Remus smiled, answering Harry's questions before the boy could ask them. "Muggles are people who can't do magic. Wizards decided to hide their magic from Muggles a few centuries ago for a number of reasons. With the rise of Christianity, wizards were persecuted and killed. That is, since magic is 'pagan' and against the Christian God, it had to be eradicated. Never mind that many wizards converted along with the rest of the population. That was part of it. The official reason is that every Muggle would want magical solutions to their problems if they knew about the wizarding world, and there simply aren't enough of us to meet the demand. Some of it also has to do with a feeling among the purebloods and some halfbloods that wizards are inherently better than Muggles, since wizards have powers that Muggles don't. So we keep ourselves hidden, even though many of us live right alongside Muggles, which is why you've never seen any magic except your own before."

Harry nodded slowly.

"You come from a long line of wizards," Sirius said. "Well, your mum was Muggleborn—er, a witch or wizard who comes from a Muggle family," he explained, getting the idea of how to explain things to someone raised without magic. "But the Potters are old magic, back as far as you can go, and powerful, too. Of course, Lily was the top of our year. Couldn't beat her Charms work, or her potions."

"So…am I going to this Hoggarts place, too?"

"Hogwarts, and you bet you are."

"And…the abnormal things I do?"

"There's nothing abnormal about you, Harry," Sirius answered. "It's just accidental magic. All children do it. I mean, all wizard children do. When you go to Hogwarts, you'll get your wand and learn to focus your magic and control it so those things will stop happening. But we should be celebrating your first signs of magic. We need to do the thing properly. Cake and ice cream, at the least. And a trip to Diagon Alley, surely. Get you a broom, maybe an owl. Though, you should have all that already. I'll see that you do, you know. Right as soon as you've got your feet again."

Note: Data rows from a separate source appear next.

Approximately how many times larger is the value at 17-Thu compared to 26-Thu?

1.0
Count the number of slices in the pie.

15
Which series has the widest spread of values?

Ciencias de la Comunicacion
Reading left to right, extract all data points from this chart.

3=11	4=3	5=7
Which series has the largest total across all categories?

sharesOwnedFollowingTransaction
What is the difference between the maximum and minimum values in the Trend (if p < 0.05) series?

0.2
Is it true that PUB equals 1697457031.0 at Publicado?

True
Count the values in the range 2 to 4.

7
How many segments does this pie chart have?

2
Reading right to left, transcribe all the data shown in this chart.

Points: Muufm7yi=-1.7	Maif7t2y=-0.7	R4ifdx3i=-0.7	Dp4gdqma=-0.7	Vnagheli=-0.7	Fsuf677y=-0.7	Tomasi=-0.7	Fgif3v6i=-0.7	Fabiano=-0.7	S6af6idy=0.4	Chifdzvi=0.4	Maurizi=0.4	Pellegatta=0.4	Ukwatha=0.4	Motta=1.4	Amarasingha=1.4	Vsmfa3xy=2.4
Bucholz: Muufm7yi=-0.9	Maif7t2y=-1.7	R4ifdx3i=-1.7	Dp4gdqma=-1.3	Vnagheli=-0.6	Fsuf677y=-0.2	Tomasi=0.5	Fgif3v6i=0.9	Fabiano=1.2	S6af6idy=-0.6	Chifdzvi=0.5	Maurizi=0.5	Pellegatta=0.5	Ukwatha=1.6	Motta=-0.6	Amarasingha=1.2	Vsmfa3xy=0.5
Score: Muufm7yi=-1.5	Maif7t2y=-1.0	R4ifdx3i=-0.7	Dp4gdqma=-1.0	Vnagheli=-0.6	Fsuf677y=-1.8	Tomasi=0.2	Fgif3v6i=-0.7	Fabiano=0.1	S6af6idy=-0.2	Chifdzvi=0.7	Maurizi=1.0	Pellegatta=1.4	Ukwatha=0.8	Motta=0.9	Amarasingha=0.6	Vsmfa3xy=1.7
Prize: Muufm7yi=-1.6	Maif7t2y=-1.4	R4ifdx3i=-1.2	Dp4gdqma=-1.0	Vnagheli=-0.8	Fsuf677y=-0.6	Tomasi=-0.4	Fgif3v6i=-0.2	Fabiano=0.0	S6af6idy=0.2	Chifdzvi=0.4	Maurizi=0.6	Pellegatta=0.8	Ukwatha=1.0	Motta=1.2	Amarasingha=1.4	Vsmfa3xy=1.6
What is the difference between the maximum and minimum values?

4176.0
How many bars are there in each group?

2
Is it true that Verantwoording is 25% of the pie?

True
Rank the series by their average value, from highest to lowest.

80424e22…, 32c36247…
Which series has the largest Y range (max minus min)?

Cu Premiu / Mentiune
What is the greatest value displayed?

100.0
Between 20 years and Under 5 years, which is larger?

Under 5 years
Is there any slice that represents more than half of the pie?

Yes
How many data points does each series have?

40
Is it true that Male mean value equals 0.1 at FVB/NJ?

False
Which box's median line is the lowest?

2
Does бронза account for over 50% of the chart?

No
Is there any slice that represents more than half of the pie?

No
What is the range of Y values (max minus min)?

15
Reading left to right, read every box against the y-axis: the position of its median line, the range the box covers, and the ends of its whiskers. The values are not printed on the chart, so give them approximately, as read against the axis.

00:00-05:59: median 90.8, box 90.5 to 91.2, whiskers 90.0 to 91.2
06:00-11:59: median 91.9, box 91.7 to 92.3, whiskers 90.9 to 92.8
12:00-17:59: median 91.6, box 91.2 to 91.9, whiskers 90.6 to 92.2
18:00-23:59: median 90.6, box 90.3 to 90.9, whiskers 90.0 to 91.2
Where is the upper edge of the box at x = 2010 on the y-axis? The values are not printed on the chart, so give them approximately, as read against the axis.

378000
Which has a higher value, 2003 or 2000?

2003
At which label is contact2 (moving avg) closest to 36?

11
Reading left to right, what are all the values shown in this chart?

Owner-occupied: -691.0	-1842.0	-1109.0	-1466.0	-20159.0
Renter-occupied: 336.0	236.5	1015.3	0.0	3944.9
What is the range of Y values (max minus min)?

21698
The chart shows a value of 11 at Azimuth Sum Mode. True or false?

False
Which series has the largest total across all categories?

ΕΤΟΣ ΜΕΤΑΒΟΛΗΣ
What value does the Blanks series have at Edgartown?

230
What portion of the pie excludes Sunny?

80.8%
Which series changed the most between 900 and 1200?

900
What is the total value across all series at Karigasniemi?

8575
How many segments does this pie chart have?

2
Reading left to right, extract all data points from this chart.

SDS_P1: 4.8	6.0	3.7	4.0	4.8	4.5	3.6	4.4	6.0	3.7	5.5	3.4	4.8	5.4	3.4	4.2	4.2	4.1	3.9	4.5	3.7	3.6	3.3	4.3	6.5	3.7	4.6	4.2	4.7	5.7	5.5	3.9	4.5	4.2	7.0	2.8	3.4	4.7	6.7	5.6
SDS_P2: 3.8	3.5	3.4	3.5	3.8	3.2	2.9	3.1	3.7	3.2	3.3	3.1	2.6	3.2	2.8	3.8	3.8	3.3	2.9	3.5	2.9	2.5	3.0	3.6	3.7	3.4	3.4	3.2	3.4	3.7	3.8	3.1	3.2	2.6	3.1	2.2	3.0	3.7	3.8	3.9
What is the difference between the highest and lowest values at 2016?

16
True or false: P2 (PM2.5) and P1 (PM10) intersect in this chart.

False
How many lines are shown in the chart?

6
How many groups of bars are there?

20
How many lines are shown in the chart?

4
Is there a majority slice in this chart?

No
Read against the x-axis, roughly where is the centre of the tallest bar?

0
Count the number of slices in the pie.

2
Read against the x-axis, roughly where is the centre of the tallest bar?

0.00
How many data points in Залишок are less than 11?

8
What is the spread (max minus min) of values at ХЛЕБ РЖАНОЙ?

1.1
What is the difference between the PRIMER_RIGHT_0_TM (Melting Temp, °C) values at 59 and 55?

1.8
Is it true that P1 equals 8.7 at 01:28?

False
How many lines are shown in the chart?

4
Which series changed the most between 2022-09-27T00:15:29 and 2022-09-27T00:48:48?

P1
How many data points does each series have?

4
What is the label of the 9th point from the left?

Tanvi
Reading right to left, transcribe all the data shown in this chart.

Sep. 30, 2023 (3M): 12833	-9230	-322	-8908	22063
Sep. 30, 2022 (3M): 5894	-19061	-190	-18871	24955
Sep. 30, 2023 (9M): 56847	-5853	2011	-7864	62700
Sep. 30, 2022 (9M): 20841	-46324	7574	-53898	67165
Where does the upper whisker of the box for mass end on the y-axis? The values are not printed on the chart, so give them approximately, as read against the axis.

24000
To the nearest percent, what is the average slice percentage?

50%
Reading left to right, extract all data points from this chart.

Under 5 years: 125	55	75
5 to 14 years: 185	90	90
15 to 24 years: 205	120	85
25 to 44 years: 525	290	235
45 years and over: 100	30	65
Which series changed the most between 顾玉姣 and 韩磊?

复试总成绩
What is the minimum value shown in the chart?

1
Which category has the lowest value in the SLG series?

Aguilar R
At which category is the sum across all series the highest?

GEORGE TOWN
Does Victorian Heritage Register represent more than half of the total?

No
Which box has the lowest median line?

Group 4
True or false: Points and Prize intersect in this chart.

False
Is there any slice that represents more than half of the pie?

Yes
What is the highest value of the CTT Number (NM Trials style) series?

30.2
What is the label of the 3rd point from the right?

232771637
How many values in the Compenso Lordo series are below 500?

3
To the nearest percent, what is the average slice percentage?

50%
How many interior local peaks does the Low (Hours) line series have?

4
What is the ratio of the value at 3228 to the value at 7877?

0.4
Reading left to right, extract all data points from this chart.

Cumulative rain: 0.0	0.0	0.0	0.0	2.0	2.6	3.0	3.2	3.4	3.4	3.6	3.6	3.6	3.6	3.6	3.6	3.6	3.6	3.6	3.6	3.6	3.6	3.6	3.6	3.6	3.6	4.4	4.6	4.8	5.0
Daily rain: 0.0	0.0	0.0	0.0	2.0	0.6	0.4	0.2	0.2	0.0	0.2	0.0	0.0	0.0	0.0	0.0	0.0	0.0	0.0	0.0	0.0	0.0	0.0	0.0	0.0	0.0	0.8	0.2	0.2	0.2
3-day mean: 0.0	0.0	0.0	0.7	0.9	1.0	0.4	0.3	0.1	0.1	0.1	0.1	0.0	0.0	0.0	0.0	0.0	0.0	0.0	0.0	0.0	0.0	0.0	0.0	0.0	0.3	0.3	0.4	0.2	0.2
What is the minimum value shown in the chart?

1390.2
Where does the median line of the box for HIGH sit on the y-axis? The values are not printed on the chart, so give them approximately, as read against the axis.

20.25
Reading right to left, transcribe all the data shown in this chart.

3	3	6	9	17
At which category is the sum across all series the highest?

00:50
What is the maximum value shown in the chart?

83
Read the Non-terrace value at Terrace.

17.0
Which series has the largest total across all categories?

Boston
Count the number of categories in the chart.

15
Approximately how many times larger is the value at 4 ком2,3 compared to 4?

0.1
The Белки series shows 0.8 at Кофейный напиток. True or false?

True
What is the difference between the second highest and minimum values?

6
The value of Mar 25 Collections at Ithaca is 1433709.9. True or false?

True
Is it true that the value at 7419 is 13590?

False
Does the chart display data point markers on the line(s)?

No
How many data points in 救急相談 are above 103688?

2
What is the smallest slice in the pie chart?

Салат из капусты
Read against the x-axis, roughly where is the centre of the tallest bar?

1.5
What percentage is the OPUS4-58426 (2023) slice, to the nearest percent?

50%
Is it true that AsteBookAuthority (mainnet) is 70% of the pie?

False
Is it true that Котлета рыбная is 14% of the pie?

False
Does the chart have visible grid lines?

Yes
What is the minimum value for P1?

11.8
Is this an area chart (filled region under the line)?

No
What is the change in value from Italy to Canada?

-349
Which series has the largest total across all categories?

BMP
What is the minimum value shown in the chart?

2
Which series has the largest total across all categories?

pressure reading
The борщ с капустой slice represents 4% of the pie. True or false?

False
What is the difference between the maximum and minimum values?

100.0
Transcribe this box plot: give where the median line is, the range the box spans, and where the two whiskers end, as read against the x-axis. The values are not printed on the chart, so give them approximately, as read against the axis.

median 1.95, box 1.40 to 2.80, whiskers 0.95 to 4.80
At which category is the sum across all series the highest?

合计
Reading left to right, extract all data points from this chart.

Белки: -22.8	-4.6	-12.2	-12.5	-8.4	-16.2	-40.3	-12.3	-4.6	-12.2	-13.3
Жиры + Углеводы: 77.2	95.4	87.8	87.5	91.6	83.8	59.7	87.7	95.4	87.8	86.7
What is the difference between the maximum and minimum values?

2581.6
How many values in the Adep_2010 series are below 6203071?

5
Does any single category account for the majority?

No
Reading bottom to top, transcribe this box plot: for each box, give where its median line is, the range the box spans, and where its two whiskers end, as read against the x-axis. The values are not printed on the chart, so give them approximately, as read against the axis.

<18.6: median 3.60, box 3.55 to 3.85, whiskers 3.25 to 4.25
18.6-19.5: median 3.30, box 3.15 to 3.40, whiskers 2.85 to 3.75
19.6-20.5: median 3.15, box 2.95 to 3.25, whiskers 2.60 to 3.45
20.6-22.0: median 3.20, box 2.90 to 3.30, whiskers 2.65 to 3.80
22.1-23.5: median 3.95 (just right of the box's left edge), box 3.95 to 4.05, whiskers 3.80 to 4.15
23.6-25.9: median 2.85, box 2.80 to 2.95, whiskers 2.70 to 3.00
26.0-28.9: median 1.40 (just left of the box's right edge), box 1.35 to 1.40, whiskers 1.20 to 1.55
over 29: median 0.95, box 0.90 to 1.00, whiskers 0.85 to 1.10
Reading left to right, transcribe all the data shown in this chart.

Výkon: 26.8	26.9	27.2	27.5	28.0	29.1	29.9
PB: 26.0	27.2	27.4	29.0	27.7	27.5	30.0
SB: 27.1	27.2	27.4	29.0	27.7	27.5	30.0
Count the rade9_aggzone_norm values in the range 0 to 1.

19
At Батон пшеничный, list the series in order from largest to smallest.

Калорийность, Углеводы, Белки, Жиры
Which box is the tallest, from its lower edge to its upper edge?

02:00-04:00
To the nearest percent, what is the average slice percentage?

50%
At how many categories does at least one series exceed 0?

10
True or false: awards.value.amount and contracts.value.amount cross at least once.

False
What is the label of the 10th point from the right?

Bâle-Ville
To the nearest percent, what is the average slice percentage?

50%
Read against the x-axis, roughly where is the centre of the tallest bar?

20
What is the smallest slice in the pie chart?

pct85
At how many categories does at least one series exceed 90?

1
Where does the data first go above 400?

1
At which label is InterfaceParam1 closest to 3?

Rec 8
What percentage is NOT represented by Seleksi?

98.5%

Harry didn't quite know what Sirius was talking about, but cake and ice cream and a trip someplace that was probably in the wizarding world sounded like more than he knew how to hope for. He found himself grinning.

Sirius grinned back, and the haunted look in his eyes fading away, as though a younger man suddenly stared out.

"So do you forgive me for giving you a scare, mate?" Sirius asked.

Harry considered, but nodded.

Sirius's grin widened, and he swelled with an almost childish joy. "Brilliant. Now, let's let Moony get you put back together, yeah?"

Harry nodded and didn't pull back much when Sirius came close and picked him up to put him back in the chair. He couldn't remember being given such tender care, and he forgot all about the hard wad of cash still held in one hand.

After his feet had been healed, he got carried to the bathroom, too, because the new skin on his soles was pink and tender. Sirius ran him a bath, and Remus took away the mud-soaked, torn pajamas, while Harry washed dirt and twigs out of his hair.

Sirius was just showing him how to put on a set of old robes Remus had shrunk down to be something close to Harry's size (closer than Dudley's old clothes, at any rate), when someone knocked on the door.

The two men looked at each other.

"That'll be Dumbledore," Remus said.

"Fuck," Sirius answered, sounding more tired than angry.